Pins & Progress

I just got back from the doctor’s.

Another fucking trip to Albuquerque to deal with the aftermath of someone else’s stupid decision. This time it was for my left foot — the one with the three pins holding my metatarsals in place. The little toes. The ones you never think about until they’re being held together by stainless steel.

We showed up early, because we’re Americans and that’s what polite people do. Didn’t matter.

Bureaucracy was doing what bureaucracy does best: moving at the speed of molasses in January. The check-in line was out the fucking door. Just checking in took 45 minutes, which technically made me late — but who cares? The doctor was running a full hour behind.

So we waited.

Eventually they called my name, and I was wheeled into a smaller room to do the exact same thing: wait. The doctor finally came in, glanced at my foot, and said, “I think I need x-rays.”

Of course you do.

Off I went. New room. New wait. New nurse. Same fucking story.

They wheeled me back to the same exam room, where I resumed my assigned waiting position until the doctor returned and casually said, “We’re going to remove the pins today.”

“Oh?” I said. And then, because I’m not stupid: “Does it hurt?”

“No,” he said, “it just feels like pulling.”

Right. Sure. Okay, doc.

Then the pulling began.

The first pin didn’t hurt — just felt alien, like something was being unthreaded from the inside.

The second one? That one fucking hurt. It came out like someone was tugging on a nail in a floorboard, and it bled like a stuck pig.

The third was weird but not painful.

So I’ll give him this: he wasn’t completely lying.

A tech came in, cleaned everything, bandaged it up, slid a boot on my foot, and that was that. Discharged. Sent home.

And here’s the kicker: I still can’t put weight on it until mid-January. That’s a long-ass time to sit still. And it threatens to push my return-to-work date out even further.

Fuck.

Look — I know. I know I have to keep weight off the foot so it heals properly. I’m not trying to sabotage myself. I’ll follow orders. I’ll do the wait. I’ll do the time.

But it doesn’t mean it doesn’t fucking suck.

Because the truth is, I don’t feel like I can really heal until I’m in my own house again. My own bed. My own stuff. My own rhythm. I love Brittney, and I’m grateful beyond words for everything she’s done for me — opening her home, her life, her time — but I’m still living on someone else’s schedule, in someone else’s space, dependent on someone else for everything from food to moving around.
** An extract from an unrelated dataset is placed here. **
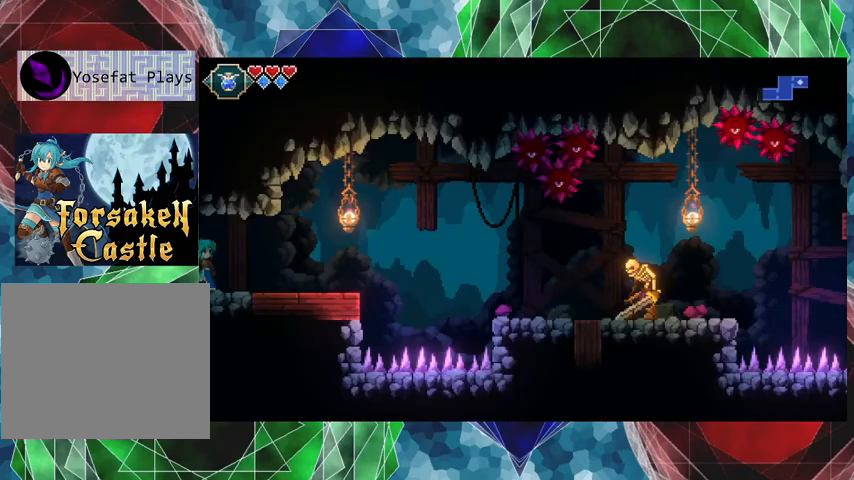
{"buttons": [], "left_stick": "center", "events": [[333, "left_stick", "center"]]}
It grinds on you. Even when you’re grateful.

I need to be home. I need to organize my space. I need to rebuild muscle and stamina. I need to feel like I’m steering my own goddamn ship again.

But this?

This is another delay. Another detour on the way back to normal. Another postponement of riding, of working, of living like myself.

And yet… it is progress. Pain-in-the-ass progress, but progress.

And for some reason, my brain dragged up an old memory from the UCMJ — the Uniform Code of Military Justice — the little legal handbook that was always posted on the shitter door on the boat. In the section on rape, there’s this line: “Penetration, however slight, is sufficient.”

That’s what today felt like. “Sufficient progress.” However slight. However shitty. However much it makes you grit your teeth.

Still progress.

Don’t know why that parallel came to mind — but it did.

Maybe because healing feels like that sometimes: violated by the process,
grateful for the outcome, and just trying to fucking endure it.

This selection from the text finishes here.